## WORK ORDER
If a line in the entries below holds the string "pixels", copy it.

## DATA FOR THE TASK
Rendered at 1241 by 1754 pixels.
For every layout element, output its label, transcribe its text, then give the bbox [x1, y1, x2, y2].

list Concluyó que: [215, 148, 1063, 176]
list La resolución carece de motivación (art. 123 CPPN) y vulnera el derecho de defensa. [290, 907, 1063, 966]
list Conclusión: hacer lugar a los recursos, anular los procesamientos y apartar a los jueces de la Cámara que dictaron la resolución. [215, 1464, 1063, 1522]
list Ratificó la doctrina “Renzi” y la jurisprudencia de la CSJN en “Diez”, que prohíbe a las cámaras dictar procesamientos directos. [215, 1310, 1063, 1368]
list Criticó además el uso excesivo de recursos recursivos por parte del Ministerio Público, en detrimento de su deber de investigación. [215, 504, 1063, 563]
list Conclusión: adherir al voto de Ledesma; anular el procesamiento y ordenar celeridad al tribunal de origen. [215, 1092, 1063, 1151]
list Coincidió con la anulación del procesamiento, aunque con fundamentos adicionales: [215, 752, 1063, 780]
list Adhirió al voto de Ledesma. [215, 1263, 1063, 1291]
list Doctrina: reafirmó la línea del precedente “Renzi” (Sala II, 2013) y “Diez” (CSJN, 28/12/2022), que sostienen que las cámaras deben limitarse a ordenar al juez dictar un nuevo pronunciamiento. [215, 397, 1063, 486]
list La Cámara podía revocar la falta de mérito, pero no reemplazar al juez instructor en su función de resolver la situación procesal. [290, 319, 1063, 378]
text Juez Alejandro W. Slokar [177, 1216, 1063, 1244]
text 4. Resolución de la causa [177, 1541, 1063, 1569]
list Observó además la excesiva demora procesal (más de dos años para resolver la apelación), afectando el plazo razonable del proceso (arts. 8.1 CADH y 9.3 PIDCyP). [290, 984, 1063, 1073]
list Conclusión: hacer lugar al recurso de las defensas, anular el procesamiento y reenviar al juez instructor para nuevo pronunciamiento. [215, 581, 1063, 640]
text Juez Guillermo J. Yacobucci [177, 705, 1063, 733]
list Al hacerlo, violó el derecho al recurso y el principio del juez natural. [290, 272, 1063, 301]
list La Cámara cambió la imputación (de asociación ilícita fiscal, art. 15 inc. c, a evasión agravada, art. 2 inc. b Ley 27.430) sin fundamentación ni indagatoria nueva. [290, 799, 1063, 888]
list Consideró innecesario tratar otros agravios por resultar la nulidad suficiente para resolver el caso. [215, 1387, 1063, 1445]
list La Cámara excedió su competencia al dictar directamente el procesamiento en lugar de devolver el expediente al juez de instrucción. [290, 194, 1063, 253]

...

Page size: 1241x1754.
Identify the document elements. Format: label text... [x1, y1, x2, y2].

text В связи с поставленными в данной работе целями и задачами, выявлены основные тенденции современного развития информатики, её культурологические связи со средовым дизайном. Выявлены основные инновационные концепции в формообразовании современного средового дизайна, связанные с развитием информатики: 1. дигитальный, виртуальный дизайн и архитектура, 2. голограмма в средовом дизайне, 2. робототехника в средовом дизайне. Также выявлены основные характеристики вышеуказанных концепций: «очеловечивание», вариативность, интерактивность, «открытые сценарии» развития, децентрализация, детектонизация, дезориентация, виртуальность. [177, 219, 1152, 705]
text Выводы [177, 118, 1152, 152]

---

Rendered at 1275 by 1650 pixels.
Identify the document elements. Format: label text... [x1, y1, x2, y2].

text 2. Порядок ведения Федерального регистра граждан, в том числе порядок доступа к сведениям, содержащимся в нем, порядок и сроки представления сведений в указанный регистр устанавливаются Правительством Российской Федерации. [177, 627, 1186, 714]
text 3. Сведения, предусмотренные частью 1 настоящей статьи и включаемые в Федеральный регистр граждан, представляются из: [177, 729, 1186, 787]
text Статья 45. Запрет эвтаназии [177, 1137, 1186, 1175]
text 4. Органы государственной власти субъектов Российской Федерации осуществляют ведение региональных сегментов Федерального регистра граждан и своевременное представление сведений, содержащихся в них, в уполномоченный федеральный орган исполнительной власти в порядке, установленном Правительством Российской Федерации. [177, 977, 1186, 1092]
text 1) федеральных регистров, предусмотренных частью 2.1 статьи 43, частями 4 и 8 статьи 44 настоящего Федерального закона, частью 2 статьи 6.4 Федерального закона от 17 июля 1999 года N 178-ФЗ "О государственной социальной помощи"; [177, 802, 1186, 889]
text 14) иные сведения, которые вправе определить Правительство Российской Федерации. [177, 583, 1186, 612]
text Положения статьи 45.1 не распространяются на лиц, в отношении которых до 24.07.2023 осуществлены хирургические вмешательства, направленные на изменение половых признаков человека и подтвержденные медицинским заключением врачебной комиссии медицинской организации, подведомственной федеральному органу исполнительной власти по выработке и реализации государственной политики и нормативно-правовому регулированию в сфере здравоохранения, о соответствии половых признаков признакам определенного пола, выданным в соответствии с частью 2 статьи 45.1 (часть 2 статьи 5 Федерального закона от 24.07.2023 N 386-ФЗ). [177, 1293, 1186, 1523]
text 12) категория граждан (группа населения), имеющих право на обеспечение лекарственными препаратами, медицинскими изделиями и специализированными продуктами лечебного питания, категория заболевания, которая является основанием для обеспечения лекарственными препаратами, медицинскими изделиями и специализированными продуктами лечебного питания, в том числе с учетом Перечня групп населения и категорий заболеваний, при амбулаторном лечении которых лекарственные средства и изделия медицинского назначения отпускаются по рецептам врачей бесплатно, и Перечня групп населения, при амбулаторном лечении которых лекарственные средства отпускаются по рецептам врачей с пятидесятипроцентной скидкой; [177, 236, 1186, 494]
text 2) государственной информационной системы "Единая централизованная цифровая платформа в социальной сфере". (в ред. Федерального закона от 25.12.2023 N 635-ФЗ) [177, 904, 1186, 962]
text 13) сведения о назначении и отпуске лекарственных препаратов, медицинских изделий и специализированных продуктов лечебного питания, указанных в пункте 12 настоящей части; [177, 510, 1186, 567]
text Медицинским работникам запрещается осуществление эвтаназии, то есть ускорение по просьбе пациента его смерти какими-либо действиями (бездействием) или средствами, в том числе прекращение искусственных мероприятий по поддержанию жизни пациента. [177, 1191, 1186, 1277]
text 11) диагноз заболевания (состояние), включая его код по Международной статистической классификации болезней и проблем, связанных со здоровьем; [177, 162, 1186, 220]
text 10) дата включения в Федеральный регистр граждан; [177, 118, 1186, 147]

## FINAL ANSWER
Rendered at 1241 by 1754 pixels.
Rendered at 1275 by 1650 pixels.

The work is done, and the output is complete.